Putnam would probably agree with Hume that reasoning from is to ought
can't be done, but he might say (and I'm pretty sure Matt K and Rorty
would say) that it is a matter of the norms of discourse rather than
being a directive of Reason. The universe doesn't somehow prevent us
from drawing is-to-ought conclusions. We prevent one another form
doing so because we have found that such reasoning does not serve us
well for our purposes.

As Matt K said previously, to our modern ears it just sounds like a
non sequitor to make the is-ought leap as in such attempted syllogisms
as "we ought to rule in the future because we rule now and we always
have ruled in th past." The aristocracy will have to give us a better
argument than that, and the form such a better argument will need to
take will need to presuppose not only some factual assertions but some
agreement about what ought to be done under certain circumstances.

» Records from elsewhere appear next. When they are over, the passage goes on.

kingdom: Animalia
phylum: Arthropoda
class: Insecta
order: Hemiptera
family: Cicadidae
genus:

However, as Horse's example shows, if two people actually didn't have
any agreement whatsoever about what ought to happen or what the world
ought to be like or what conclusions ought to follow from what
premises there would be no hope for getting consensus through rational
argumentation.

In fact, if there were universal agreement that we should rule out
arguments that attempt to move from a set of ises alone to one or more
oughts, then we would have universal agreement on an ought premise
that would make the whole question moot. Such universal agreement
would mean (as Putnam and Pierce insist) that we are never in the
position of agreeing only on a set of ises but not on any oughts.